Nie taki fundraising straszny, jak go malują – czyli 7 powodów, dla których NGO boją się pozyskiwać środki od darczyńców
Zebrałyśmy 7 najczęstszych obaw, które usłyszałyśmy w rozmowach kuluarowych, na przerwach kawowych oraz w dyskusjach merytorycznych podczas szkoleń wprowadzających do tematu fundraisingu, od przedstawicieli/ek różnorodnych organizacji pozarządowych w Polsce.
Czego się boimy?
1. Że pozyskując środki od darczyńców, zrazimy do siebie naszą społeczność i sojuszników
Organizacje obawiają się, że ich społeczności mogą uznać prośby o wsparcie za nachalne lub uciążliwe. Co sprawi, że ich relacje z dotychczasowymi sojusznikami mogą ulec pogorszeniu.
Od specjalistów/tek słyszymy jednak, że warto skoncentrować się na transparentności i zaangażowaniu. To, jak komunikacja z otoczeniem i wyjaśnienie celów pozyskiwania funduszy może wzmocnić zaufanie społeczności i dobre relacje z dotychczasowymi sojusznikami, pokazali nam Rob Kaufman i Carrie Santos z American Red Cross.
2. Że fundraising to duży projekt, i że to za drogie
Brak wystarczających zasobów ludzkich, finansowych i czasowych sprawiają, że organizacje obawiają się, że nie będą w stanie sprostać wymaganiom procesu pozyskiwania funduszy.
Od specjalistów/tek słyszymy jednak, że nawet ograniczone zasoby mogą być wykorzystane efektywnie dzięki skupieniu się na prostych, ale skutecznych strategiach. Można rozważyć wykorzystanie wolontariuszy, partnerstw z lokalnymi firmami lub platform crowdfundingowych, aby zmniejszyć koszty i zwiększyć efektywność działań.
3. Że to nie wypada
Niektóre organizacje czują się niekomfortowo przy prośbach o wsparcie finansowe, uznając je za niestosowne lub nietaktowne. Obawa ta wynika z kulturowych norm lub obaw przed oceną ze strony otoczenia.
Od specjalistów/tek słyszymy jednak, że zrozumienie potrzeb i celów organizacji może pomóc przełamać obawy i budować kulturę filantropijną w naszej społeczności.
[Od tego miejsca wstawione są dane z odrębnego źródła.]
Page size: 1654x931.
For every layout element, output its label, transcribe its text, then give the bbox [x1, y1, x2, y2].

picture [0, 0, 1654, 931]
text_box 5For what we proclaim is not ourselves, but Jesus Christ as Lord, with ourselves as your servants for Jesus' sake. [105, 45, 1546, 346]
Do tego, że warto komunikować się z otoczeniem i pokazać, jak współpraca z darczyńcami służy realizacji wspólnych celów zachęciły nas Magdalena Florczak i Katarzyna Rukowiecka podczas warsztatu organizowanego przez Mercy Corps.
4. Że nie wiemy, jak się za to zabrać
Organizacje niepewne swoich umiejętności obawiają się, że nie będą w stanie skutecznie pozyskiwać funduszy. Inwestycja w rozwój kompetencji zespołu lub skorzystanie z pomocy ekspertów zewnętrznych może zniwelować obawy związane z brakiem wiedzy i doświadczenia.
Od specjalistów/tek słyszymy jednak, że tylko poprzez działanie możemy dowiedzieć się, co da u nas dobre efekty. Poza tym, dla NGO dostępnych jest wiele darmowych programów, w których organizacje mogą skorzystać ze szkoleń, konsultacji lub wsparcia mentorskiego, aby zdobyć niezbędną wiedzę i umiejętności. Źródłem mocy w tym zakresie są dla nas Agnieszka Borek z Fundacji Valores oraz zespół FAOO.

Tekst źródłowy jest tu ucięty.